| What you need to do |
State how many lines of the data contain the word "Ноябрь", and write nothing besides the number.

:::::

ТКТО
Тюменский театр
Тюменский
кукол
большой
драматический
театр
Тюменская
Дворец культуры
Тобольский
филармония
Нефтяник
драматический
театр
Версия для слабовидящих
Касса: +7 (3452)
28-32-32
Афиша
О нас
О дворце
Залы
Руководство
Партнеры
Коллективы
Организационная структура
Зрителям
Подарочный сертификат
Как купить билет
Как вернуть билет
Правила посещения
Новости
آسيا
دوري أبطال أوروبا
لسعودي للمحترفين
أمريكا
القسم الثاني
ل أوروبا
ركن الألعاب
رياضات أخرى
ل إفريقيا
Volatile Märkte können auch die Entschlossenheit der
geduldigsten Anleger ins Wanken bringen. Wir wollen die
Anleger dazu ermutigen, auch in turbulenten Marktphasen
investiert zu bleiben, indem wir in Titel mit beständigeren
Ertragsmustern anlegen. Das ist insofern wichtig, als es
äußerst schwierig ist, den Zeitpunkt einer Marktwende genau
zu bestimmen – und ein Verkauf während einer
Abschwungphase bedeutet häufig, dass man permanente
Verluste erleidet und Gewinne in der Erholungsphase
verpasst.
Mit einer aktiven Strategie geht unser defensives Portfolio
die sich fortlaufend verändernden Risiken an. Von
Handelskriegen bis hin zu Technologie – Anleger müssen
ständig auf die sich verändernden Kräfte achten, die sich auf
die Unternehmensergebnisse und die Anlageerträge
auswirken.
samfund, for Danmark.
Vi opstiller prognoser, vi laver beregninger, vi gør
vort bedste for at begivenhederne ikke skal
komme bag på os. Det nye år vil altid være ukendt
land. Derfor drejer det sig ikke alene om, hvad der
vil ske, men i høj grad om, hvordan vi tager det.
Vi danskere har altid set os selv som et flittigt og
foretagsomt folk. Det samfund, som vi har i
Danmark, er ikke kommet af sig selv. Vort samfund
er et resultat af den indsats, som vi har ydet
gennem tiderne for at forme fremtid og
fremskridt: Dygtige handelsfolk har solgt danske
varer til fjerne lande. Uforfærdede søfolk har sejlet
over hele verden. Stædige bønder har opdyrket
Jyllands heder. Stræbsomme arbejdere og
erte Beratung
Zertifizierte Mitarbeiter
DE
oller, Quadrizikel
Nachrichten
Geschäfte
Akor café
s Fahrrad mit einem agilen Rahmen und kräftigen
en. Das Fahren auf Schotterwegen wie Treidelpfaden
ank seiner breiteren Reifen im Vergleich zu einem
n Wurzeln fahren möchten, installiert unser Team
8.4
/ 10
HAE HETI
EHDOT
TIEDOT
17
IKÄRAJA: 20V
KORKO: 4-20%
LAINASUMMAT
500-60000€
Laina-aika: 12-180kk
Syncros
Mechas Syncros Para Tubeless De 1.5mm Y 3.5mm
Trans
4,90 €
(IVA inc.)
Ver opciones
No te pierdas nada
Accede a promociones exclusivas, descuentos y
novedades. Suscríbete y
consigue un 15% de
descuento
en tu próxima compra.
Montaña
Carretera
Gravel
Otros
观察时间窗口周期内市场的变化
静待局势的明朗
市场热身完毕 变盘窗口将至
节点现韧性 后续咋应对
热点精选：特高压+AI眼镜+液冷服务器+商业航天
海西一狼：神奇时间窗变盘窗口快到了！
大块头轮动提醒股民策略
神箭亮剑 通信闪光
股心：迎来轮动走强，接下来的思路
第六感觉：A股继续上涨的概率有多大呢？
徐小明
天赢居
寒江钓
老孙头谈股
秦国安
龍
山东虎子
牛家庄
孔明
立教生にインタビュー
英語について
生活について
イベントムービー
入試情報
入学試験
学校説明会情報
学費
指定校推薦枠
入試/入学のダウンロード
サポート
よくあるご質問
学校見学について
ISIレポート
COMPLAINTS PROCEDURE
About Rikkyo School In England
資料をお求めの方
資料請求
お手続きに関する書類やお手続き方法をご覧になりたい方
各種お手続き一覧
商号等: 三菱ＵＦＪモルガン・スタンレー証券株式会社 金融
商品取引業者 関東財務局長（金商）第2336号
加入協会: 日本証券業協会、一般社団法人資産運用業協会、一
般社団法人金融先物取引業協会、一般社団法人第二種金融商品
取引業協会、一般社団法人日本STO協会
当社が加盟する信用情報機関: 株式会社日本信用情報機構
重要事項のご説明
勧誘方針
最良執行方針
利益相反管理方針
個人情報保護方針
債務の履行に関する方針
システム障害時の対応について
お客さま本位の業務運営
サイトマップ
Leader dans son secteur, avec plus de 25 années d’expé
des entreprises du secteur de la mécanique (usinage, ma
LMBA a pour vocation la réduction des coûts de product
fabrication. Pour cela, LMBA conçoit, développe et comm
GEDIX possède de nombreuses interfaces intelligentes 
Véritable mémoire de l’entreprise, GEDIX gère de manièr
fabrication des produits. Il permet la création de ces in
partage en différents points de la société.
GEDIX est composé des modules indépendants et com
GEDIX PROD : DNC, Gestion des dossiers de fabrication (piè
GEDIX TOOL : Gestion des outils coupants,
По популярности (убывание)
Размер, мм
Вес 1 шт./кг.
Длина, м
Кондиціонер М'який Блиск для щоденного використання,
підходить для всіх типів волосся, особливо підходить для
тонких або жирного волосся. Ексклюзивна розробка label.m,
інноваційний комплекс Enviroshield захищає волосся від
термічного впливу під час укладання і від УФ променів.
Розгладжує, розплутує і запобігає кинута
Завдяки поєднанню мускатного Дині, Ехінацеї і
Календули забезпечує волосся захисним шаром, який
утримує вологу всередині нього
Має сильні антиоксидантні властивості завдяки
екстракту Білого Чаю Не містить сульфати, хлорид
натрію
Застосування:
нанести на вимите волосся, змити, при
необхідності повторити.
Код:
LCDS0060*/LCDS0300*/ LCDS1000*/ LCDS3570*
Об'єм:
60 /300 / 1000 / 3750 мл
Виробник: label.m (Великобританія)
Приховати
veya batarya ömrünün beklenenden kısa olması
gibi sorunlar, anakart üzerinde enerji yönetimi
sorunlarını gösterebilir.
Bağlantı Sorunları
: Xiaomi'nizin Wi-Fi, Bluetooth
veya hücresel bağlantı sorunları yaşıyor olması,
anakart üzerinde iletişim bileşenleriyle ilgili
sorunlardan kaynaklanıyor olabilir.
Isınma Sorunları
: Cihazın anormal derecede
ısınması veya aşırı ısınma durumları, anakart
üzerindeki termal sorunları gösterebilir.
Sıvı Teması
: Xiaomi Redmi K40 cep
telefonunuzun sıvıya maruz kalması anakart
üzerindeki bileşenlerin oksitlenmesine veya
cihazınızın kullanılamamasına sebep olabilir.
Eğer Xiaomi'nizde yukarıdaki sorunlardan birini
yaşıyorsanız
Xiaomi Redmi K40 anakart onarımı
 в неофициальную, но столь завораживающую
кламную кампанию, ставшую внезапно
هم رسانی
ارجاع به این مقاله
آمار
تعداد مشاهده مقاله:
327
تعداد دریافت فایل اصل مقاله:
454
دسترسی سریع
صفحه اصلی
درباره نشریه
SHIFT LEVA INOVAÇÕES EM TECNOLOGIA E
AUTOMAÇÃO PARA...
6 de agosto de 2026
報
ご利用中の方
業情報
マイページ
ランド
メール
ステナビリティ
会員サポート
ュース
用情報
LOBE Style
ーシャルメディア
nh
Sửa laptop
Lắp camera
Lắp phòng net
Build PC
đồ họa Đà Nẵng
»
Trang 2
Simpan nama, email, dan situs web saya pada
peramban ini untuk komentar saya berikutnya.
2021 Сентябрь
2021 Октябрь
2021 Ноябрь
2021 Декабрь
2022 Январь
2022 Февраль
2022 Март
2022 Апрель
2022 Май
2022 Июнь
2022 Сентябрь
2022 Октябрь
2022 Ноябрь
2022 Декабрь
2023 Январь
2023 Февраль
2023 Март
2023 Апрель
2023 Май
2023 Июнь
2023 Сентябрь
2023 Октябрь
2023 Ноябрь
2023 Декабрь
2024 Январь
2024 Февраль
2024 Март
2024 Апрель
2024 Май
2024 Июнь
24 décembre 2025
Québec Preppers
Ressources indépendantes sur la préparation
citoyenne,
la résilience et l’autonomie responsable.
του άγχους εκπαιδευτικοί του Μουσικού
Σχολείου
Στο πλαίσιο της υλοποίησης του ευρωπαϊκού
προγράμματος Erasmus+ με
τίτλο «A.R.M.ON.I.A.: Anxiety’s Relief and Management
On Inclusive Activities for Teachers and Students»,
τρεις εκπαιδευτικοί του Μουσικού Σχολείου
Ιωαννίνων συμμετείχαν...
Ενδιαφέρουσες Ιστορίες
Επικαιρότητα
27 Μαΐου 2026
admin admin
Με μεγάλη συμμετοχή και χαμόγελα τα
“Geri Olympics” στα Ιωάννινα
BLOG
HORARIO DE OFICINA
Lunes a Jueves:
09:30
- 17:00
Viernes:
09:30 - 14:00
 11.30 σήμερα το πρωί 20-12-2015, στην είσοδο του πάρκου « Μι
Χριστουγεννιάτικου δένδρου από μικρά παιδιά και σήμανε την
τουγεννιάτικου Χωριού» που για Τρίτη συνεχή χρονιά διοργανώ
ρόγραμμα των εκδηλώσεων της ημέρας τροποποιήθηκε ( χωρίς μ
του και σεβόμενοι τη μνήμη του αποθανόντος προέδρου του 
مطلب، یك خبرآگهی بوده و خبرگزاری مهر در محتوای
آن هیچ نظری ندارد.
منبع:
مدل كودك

:::::

| Response to the exercise |
3